== Exercise aim ==
Show every line below where "pharmacology" appears.

== Data extract ==
::::::::::

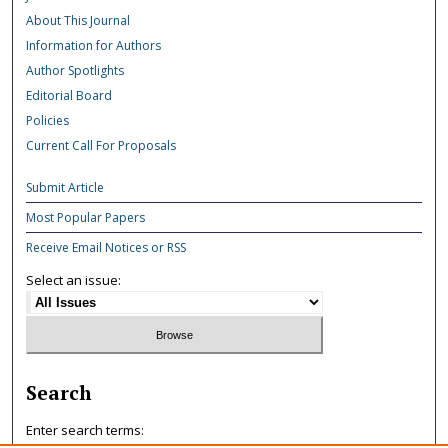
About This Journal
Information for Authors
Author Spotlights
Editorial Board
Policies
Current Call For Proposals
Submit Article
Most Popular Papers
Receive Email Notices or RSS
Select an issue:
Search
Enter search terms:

::::::::::

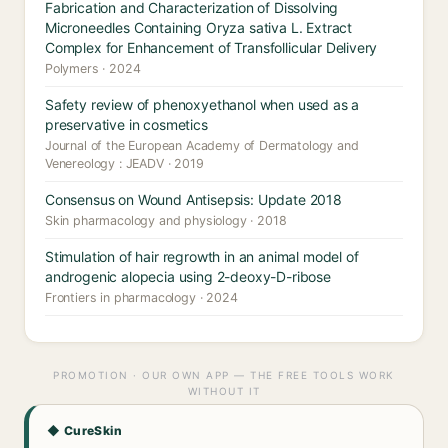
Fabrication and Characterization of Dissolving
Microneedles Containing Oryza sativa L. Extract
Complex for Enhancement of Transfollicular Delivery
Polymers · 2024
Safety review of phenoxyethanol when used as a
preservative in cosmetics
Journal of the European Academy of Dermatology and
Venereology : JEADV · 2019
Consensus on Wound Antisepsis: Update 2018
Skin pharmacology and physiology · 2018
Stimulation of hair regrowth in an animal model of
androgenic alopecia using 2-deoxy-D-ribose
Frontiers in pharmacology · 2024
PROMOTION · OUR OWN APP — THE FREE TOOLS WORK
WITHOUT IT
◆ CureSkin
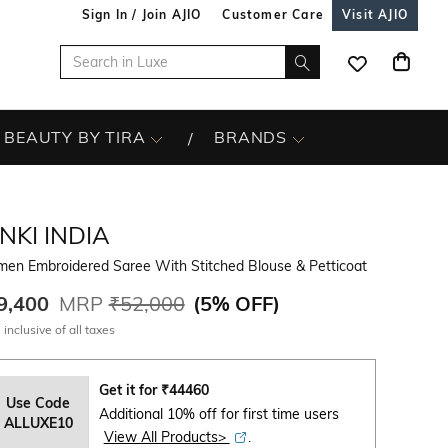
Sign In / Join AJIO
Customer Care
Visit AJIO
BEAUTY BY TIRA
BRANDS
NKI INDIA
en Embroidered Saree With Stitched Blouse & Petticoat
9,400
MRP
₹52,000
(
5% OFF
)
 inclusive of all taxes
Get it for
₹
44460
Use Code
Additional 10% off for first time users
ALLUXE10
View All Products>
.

::::::::::

== Exercise output ==
Skin pharmacology and physiology · 2018
Frontiers in pharmacology · 2024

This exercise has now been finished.